Sep 4, 2012

Apple UDIDs Compromised: What You Need to Know

News broke this morning that AntiSec publicly posted 1,000,001 Apple UDIDs (Universal Device IDs) allegedly retrieved from an FBI computer. The group claims that in addition to a supposed 12 million UDIDs, it also gathered usernames, device names, push tokens, zip codes, cell phone numbers, and addresses for the corresponding UDIDs in the original leak, although they were not made public with the sampling that was posted.

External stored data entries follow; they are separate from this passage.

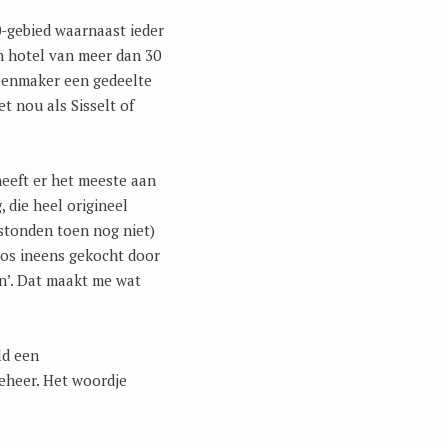
0-gebied waarnaast ieder
n hotel van meer dan 30
ppenmaker een gedeelte
t nou als Sisselt of
heeft er het meeste aan
, die heel origineel
stonden toen nog niet)
bos ineens gekocht door
en’. Dat maakt me wat
ld een
beheer. Het woordje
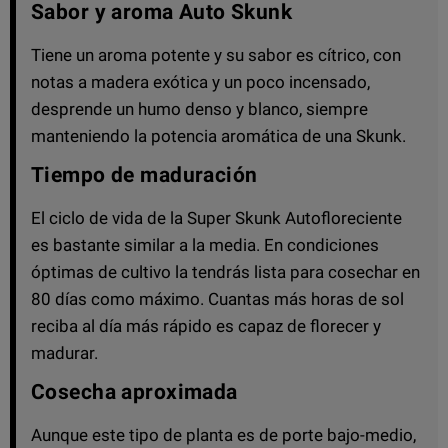
Sabor y aroma Auto Skunk
Tiene un aroma potente y su sabor es cítrico, con
notas a madera exótica y un poco incensado,
desprende un humo denso y blanco, siempre
manteniendo la potencia aromática de una Skunk.
Tiempo de maduración
El ciclo de vida de la Super Skunk Autofloreciente
es bastante similar a la media. En condiciones
óptimas de cultivo la tendrás lista para cosechar en
80 días como máximo. Cuantas más horas de sol
reciba al día más rápido es capaz de florecer y
madurar.
Cosecha aproximada
Aunque este tipo de planta es de porte bajo-medio,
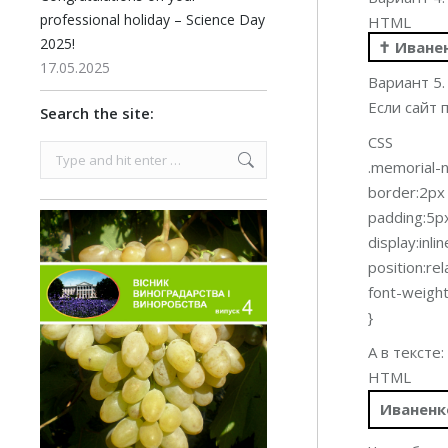
professional holiday – Science Day
HTML
2025!
✝ Иване
17.05.2025
Вариант 5.
Если сайт 
Search the site:
CSS
Search:
.memorial-
border:2px 
padding:5p
display:inli
position:rel
font-weight
}
А в тексте:
HTML
Иваненк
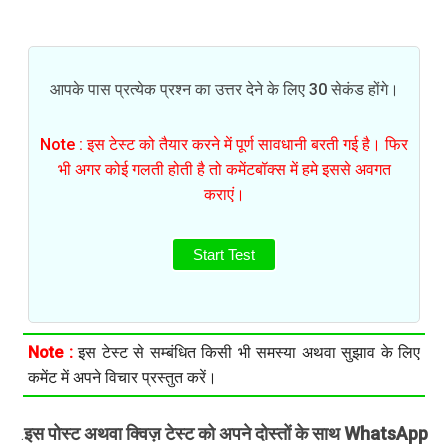
आपके पास प्रत्येक प्रश्न का उत्तर देने के लिए 30 सेकंड होंगे।
Note : इस टेस्ट को तैयार करने में पूर्ण सावधानी बरती गई है। फिर
भी अगर कोई गलती होती है तो कमेंटबॉक्स में हमे इससे अवगत
कराएं।
Start Test
Note :
इस टेस्ट से सम्बंधित किसी भी समस्या अथवा सुझाव के लिए
कमेंट में अपने विचार प्रस्तुत करें।
इस पोस्ट अथवा क्विज़ टेस्ट को अपने दोस्तों के साथ WhatsApp
.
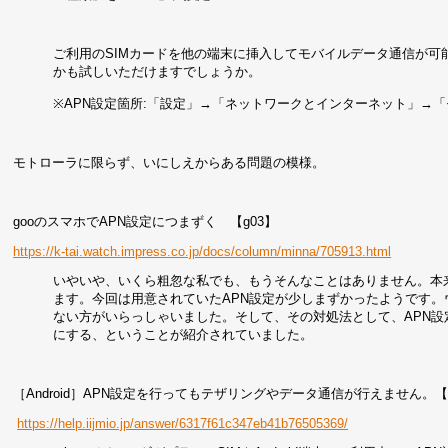
ご利用のSIMカードを他の端末に挿入してモバイルデータ通信が可
かも試しいただけますでしょうか。
※APN設定箇所:「設定」→「ネットワークとインターネット」→
モトローラに限らず、いにしえからある問題の模様。
gooのスマホでAPN設定につまずく 【g03】
https://k-tai.watch.impress.co.jp/docs/column/minna/705913.html
いやいや、いくら粗忽な私でも、もうそんなことはありません。本来
ます。今回は用意されていたAPN設定が少しまずかったようです。
ない方がいらっしゃいました。そして、その対処法として、APN設定
にする、ということが紹介されていました。
［Android］APN設定を行ってもテザリングやデータ通信が行えません。
https://help.iijmio.jp/answer/6317f61c347eb41b76505369/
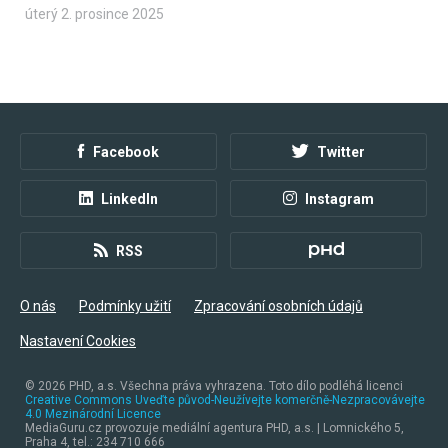
úterý 2. prosince 2025
Facebook
Twitter
LinkedIn
Instagram
RSS
O nás
Podmínky užití
Zpracování osobních údajů
Nastavení Cookies
© 2026
PHD, a.s. Všechna práva vyhrazena. Toto dílo podléhá licenci
Creative Commons Uveďte původ-Neužívejte komerčně-Nezpracovávejte
4.0 Mezinárodní Licence
MediaGuru.cz provozuje mediální agentura PHD, a.s. | Lomnického 5,
Praha 4, tel.: 234 710 666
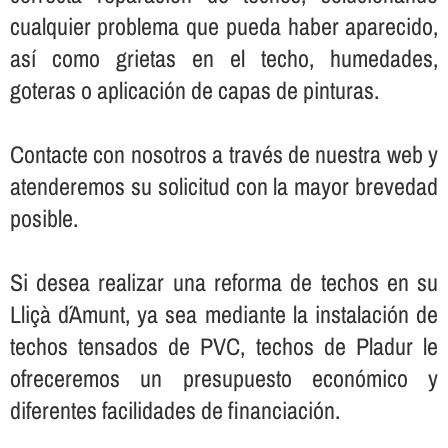
cualquier problema que pueda haber aparecido,
así­ como grietas en el techo, humedades,
goteras o aplicación de capas de pinturas.
Contacte con nosotros a través de nuestra web y
atenderemos su solicitud con la mayor brevedad
posible.
Si desea realizar una reforma de techos en su
Lliçà d´Amunt, ya sea mediante la instalación de
techos tensados de PVC, techos de Pladur le
ofreceremos un presupuesto económico y
diferentes facilidades de financiación.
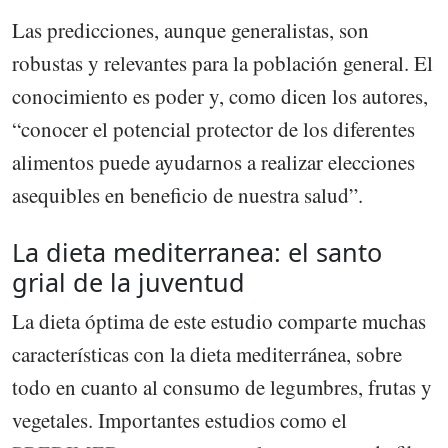
Las predicciones, aunque generalistas, son
robustas y relevantes para la población general. El
conocimiento es poder y, como dicen los autores,
“conocer el potencial protector de los diferentes
alimentos puede ayudarnos a realizar elecciones
asequibles en beneficio de nuestra salud”.
La dieta mediterranea: el santo
grial de la juventud
La dieta óptima de este estudio comparte muchas
características con la dieta mediterránea, sobre
todo en cuanto al consumo de legumbres, frutas y
vegetales. Importantes estudios como el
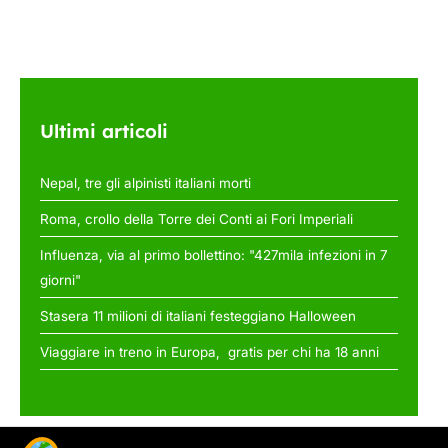
Ultimi articoli
Nepal, tre gli alpinisti italiani morti
Roma, crollo della Torre dei Conti ai Fori Imperiali
Influenza, via al primo bollettino: "427mila infezioni in 7
giorni"
Stasera 11 milioni di italiani festeggiano Halloween
Viaggiare in treno in Europa, gratis per chi ha 18 anni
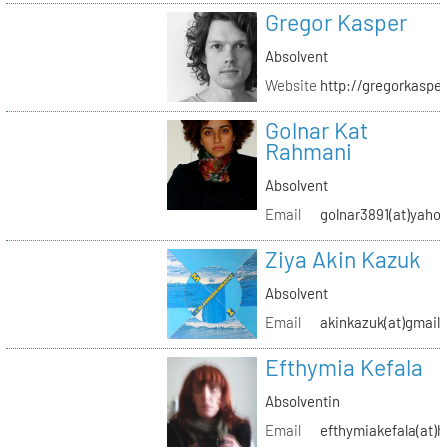
Gregor Kasper
Absolvent
Website
http://gregorkasper
Golnar Kat
Rahmani
Absolvent
Email
golnar3891(at)yaho
Ziya Akin Kazuk
Absolvent
Email
akinkazuk(at)gmail
Efthymia Kefala
Absolventin
Email
efthymiakefala(at)h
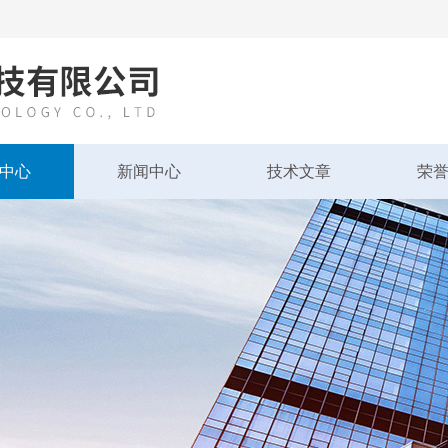
中心
新闻中心
技术文章
荣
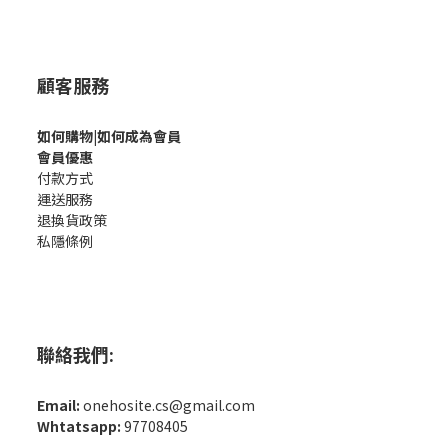
顧客服務
如何購
物|如何成為會員
會員優惠
付款方式
運送服務
退換貨政策
私隱條例
聯絡我們:
Email:
onehosite.cs@gmail.com
Whtatsapp:
97708405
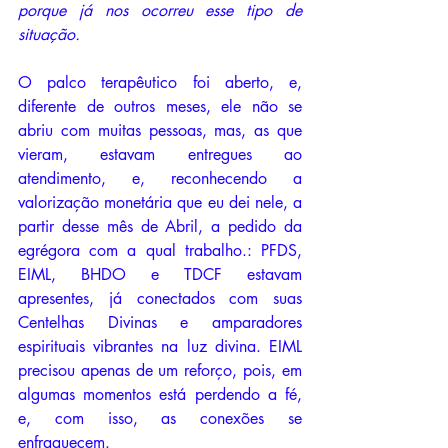
porque já nos ocorreu esse tipo de 
situação.
O palco terapêutico foi aberto, e, 
diferente de outros meses, ele não se 
abriu com muitas pessoas, mas, as que 
vieram, estavam entregues ao 
atendimento, e, reconhecendo a 
valorização monetária que eu dei nele, a 
partir desse mês de Abril, a pedido da 
egrégora com a qual trabalho.: PFDS, 
EIML, BHDO e TDCF estavam 
apresentes, já conectados com suas 
Centelhas Divinas e amparadores 
espirituais vibrantes na luz divina. EIML 
precisou apenas de um reforço, pois, em 
algumas momentos está perdendo a fé, 
e, com isso, as conexões se 
enfraquecem.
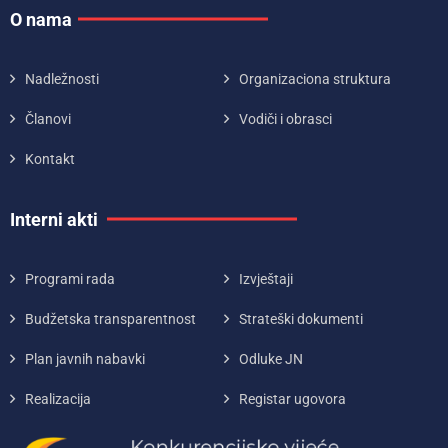
O nama
Nadležnosti
Organizaciona struktura
Članovi
Vodiči i obrasci
Kontakt
Interni akti
Programi rada
Izvještaji
Budžetska transparentnost
Strateški dokumenti
Plan javnih nabavki
Odluke JN
Realizacija
Registar ugovora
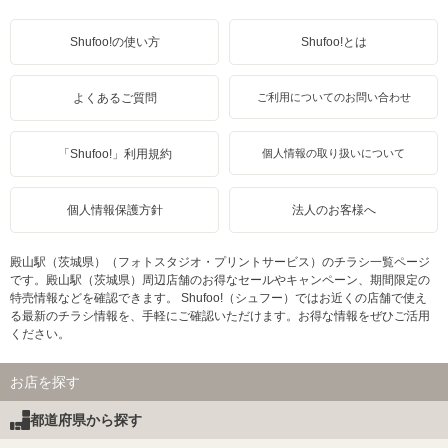
Shufoo!の使い方
Shufoo!とは
よくあるご質問
ご利用についてのお問い合わせ
「Shufoo!」利用規約
個人情報の取り扱いについて
個人情報保護方針
法人のお客様へ
殿山駅（茨城県）（フォトスタジオ・プリントサービス）のチラシ一覧ページ
です。殿山駅（茨城県）周辺店舗のお得なセールやキャンペーン、期間限定の
特売情報などを確認できます。 Shufoo!（シュフー）ではお近くの店舗で使え
る最新のチラシ情報を、手軽にご確認いただけます。お得な情報をぜひご活用
ください。
お店を探す
都道府県から探す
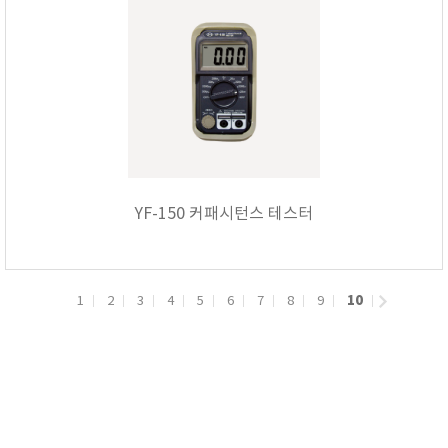
YF-150 커패시턴스 테스터
10
1
2
3
4
5
6
7
8
9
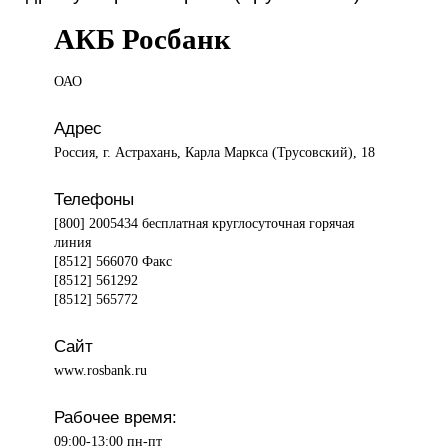
АКБ Росбанк
ОАО
Адрес
Россия, г. Астрахань, Карла Маркса (Трусовский), 18
Телефоны
[800] 2005434 бесплатная круглосуточная горячая
линия
[8512] 566070 Факс
[8512] 561292
[8512] 565772
Сайт
www.rosbank.ru
Рабочее время:
09:00-13:00 пн-пт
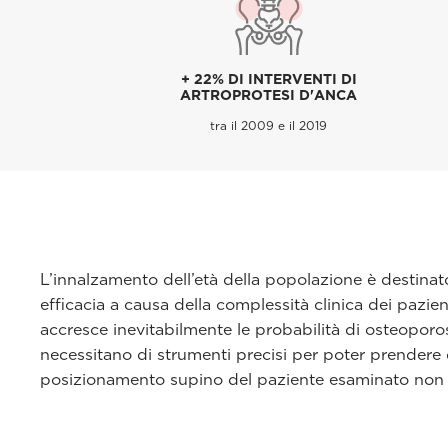
+ 22% DI INTERVENTI DI
ARTROPROTESI D'ANCA
tra il 2009 e il 2019
L’innalzamento dell’età della popolazione è destina
efficacia a causa della complessità clinica dei pazien
accresce inevitabilmente le probabilità di osteoporo
necessitano di strumenti precisi per poter prendere de
posizionamento supino del paziente esaminato non rif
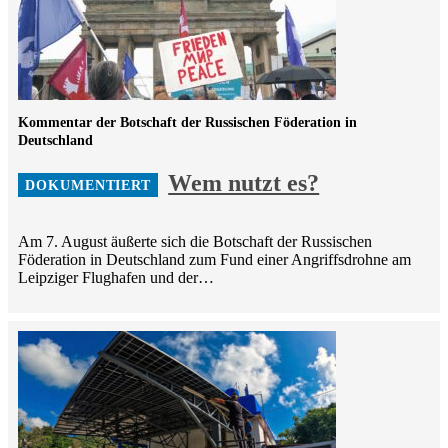
Kommentar der Botschaft der Russischen Föderation in
Deutschland
Wem nutzt es?
Am 7. August äußerte sich die Botschaft der Russischen
Föderation in Deutschland zum Fund einer Angriffsdrohne am
Leipziger Flughafen und der…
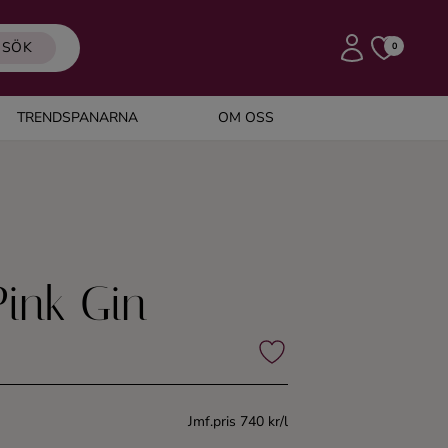
SÖK
0
TRENDSPANARNA
OM OSS
ink Gin
Jmf.pris 740 kr/l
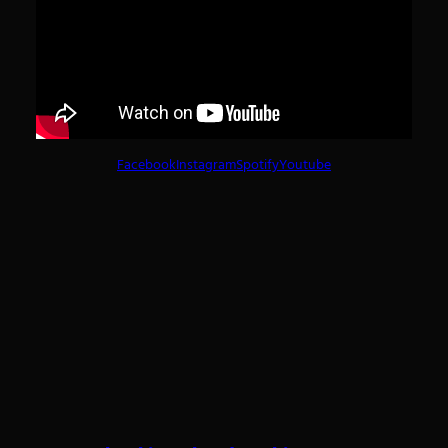
Facebook
Instagram
Spotify
Youtube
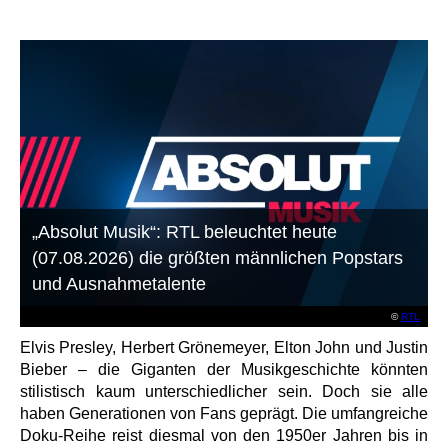
„Absolut Musik“: RTL beleuchtet heute
(07.08.2026) die größten männlichen Popstars
und Ausnahmetalente
©
RTL
Elvis Presley, Herbert Grönemeyer, Elton John und Justin
Bieber – die Giganten der Musikgeschichte könnten
stilistisch kaum unterschiedlicher sein. Doch sie alle
haben Generationen von Fans geprägt. Die umfangreiche
Doku-Reihe reist diesmal von den 1950er Jahren bis in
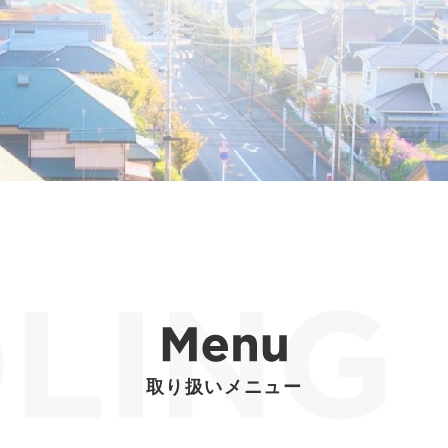
取り扱いメニュー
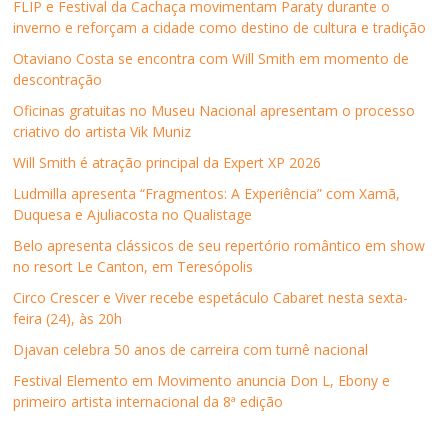
FLIP e Festival da Cachaça movimentam Paraty durante o
inverno e reforçam a cidade como destino de cultura e tradição
Otaviano Costa se encontra com Will Smith em momento de
descontração
Oficinas gratuitas no Museu Nacional apresentam o processo
criativo do artista Vik Muniz
Will Smith é atração principal da Expert XP 2026
Ludmilla apresenta “Fragmentos: A Experiência” com Xamã,
Duquesa e Ajuliacosta no Qualistage
Belo apresenta clássicos de seu repertório romântico em show
no resort Le Canton, em Teresópolis
Circo Crescer e Viver recebe espetáculo Cabaret nesta sexta-
feira (24), às 20h
Djavan celebra 50 anos de carreira com turnê nacional
Festival Elemento em Movimento anuncia Don L, Ebony e
primeiro artista internacional da 8ª edição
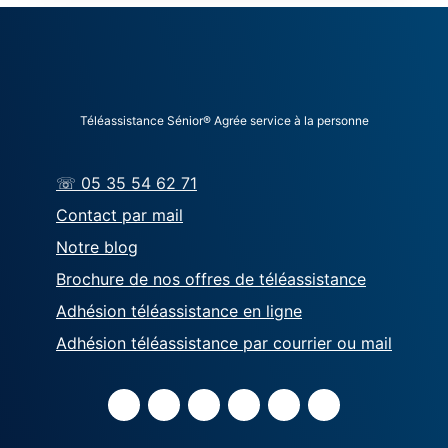
Téléassistance Sénior® Agrée service à la personne
☏ 05 35 54 62 71
Contact par mail
Notre blog
Brochure de nos offres de téléassistance
Adhésion téléassistance en ligne
Adhésion téléassistance par courrier ou mail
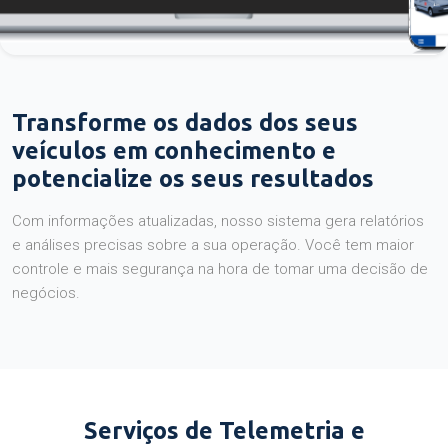
Transforme os dados dos seus
veículos em conhecimento e
potencialize os seus resultados
Com informações atualizadas, nosso sistema gera relatórios
e análises precisas sobre a sua operação. Você tem maior
controle e mais segurança na hora de tomar uma decisão de
negócios.
Serviços de Telemetria e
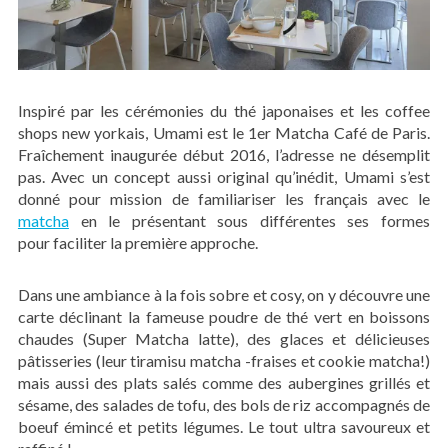
Inspiré par les cérémonies du thé japonaises et les coffee
shops new yorkais, Umami est le 1er Matcha Café de Paris.
Fraîchement inaugurée début 2016, l’adresse ne désemplit
pas. Avec un concept aussi original qu’inédit, Umami s’est
donné pour mission de familiariser les français avec le
matcha
en le présentant sous différentes ses formes
pour faciliter la première approche.
Dans une ambiance à la fois sobre et cosy, on y découvre une
carte déclinant la fameuse poudre de thé vert en boissons
chaudes (Super Matcha latte), des glaces et délicieuses
pâtisseries (leur tiramisu matcha -fraises et cookie matcha!)
mais aussi des plats salés comme des aubergines grillés et
sésame, des salades de tofu, des bols de riz accompagnés de
boeuf émincé et petits légumes. Le tout ultra savoureux et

At this point there's a fair amount of speculation about the situation, but we wanted to clarify what LastPass users should know:
  • We released a tool: https://lastpass.com/udid to check if your UDID was on the list. Note that yours could still be one of the alleged 11 million not publicly released, so caution is still recommended.
  • The leaked UDIDs in and of themselves do not pose a serious risk to users. However, there's cause for concern when UDIDs are paired with personally-identifiable information, which the hackers indicate they have in the original data set, although there's no proof at this time. Combined with your name, address, mobile number, and the types of Apple devices you own, identity theft and social engineering are potential threats.
  • Apple has moved away from allowing apps to utilize the UDID for their own purposes, but has only recently enforced this on updates. Services could still be utilizing the UDID as their entire authentication, which means you enable a certain device (UDID) to have access to the service. An attacker who has your UDID could gain access to those accounts, it's likely not highly sensitive data but could still pose a risk to tracing a UDID to a specific individual.
  • The leak is not a threat to LastPass user accounts. LastPass used to utilize the UDID as a secondary factor for logging in on iOS, instead of your standard secondary factor (ie your YubiKey), but late last year we switched to a random identifier that we store on the device that is independent of the UDID, and all old UDIDs were disabled.
The best steps LastPass users can take at this time:
  • Although passwords were not on the list of data supposedly compromised, it's never a bad time to check that your passwords are strong and unique. Run the LastPass Security Check (in the LastPass icon's Tools menu) to identify any weak and duplicate passwords, and prioritize updating them.
  • Consider enabling the free credit monitoring service to monitor for any signs of identity theft.
  • Enable multifactor authentication for added protection of your LastPass account.
  • Do not give any personal information to anyone purporting to be from Apple or other services unless you explicitly contacted them, whether via phone, email, or notifications on your device.
We'll continue to monitor the situation and update our users if any other details come to light.